I'm not finding that I see posts from 2017, early 2018, but all were about long shipping times. I pony up for EMS when dealing with him. He's still in business - his site I listed is better than his ebay one.

The guy you do want to avoid on ebay is 330mate - he does take forever to respond and ship. Took over a month for a Yamawaku gyuto to get here.


----------



## rick alan (Nov 15, 2012)

Got it Mike.

HN, you can live with the polyboards so far as I understand, with conservative microbevel of course, as you'd likely use anyways. Why not right away pick yourself up a High Soft though?


----------



## kevpenbanc (Jan 18, 2014)

Hoop Nasty said:


> Thanks for the input Rick. Both of you guys have recommended Tanaka knives, and they seem to be moderately priced. A good thing, to be sure. But, will the f&f be of lesser quality? I'm not necessarily looking for the cheapest knife I can get, especially if it's not comfortable. I checked out the gesshin too. I thought I had read that powdered steels were hard to sharpen somewhere: is it actually that big of a deal breaker? I don't sharpen my knives that often anyway. Once every 2 or 3 months, maybe.
> 
> If I end up waiting to purchase a proper cutting board, are there certain steels I should absolutely avoid buying/using on those poly cutting boards at work?

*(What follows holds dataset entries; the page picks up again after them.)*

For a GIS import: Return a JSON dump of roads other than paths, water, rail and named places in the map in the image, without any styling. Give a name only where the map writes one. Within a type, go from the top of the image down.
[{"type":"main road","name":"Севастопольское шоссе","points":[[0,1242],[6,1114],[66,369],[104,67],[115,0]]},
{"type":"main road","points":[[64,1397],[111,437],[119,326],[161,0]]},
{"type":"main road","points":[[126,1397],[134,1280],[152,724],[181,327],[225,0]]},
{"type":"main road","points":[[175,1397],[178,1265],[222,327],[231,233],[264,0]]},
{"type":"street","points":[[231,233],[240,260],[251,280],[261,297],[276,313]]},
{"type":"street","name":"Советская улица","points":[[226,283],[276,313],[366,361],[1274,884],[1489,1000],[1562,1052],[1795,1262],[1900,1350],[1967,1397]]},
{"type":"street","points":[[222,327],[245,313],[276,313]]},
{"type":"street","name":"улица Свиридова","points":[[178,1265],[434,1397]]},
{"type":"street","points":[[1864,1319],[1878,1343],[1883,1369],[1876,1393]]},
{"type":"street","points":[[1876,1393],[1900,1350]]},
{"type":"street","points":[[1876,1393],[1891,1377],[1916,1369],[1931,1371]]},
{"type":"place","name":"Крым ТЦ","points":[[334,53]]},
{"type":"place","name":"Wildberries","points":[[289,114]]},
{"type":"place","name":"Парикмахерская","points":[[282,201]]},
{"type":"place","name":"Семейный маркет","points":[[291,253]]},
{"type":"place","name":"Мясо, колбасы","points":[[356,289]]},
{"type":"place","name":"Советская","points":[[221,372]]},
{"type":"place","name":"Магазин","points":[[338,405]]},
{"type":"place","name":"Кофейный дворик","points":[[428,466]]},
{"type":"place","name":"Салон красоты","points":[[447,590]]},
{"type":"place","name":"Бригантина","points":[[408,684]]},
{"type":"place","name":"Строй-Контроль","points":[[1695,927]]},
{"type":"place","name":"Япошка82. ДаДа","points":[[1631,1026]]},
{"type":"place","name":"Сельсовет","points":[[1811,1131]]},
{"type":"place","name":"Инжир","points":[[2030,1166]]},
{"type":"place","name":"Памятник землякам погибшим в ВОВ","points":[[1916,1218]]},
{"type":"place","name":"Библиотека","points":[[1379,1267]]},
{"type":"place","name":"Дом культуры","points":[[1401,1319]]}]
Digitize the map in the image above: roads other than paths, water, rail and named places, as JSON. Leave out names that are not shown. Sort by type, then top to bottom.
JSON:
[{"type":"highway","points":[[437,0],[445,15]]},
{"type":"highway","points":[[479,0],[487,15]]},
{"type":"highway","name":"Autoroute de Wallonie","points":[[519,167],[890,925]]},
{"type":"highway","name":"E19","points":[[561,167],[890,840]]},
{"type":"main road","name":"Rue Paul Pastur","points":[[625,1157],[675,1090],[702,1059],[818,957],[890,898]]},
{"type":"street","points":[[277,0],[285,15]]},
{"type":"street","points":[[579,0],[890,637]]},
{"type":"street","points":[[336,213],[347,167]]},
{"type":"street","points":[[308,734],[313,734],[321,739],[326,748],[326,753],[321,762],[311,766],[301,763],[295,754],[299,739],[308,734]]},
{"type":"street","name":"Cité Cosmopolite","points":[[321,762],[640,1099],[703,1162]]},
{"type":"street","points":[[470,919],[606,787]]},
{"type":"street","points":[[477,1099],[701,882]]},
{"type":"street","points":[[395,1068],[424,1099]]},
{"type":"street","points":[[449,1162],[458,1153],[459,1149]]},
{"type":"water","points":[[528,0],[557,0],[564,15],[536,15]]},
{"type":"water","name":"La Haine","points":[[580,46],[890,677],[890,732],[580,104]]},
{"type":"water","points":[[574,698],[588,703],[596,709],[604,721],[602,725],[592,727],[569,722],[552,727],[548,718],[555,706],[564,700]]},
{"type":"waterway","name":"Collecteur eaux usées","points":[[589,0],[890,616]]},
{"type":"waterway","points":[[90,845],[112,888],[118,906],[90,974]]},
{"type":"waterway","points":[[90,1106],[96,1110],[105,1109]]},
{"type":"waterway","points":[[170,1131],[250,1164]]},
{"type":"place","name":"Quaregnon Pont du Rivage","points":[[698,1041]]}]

Tanaka f&f is pretty basic from metalmaster.
You can get better from http://www.knivesandstones.com/tanaka/
You pay your money and make your choice

They are very good knives, I have a blue 2 (from metalmaster) and a ginsan (from knives and stones).

As to sharpening powdered steel, I have a bunch of R2/SG2 knives and have no issues sharpenjjng them. Yes a little harder than carbon, but a couple of extra minutes maybe.


----------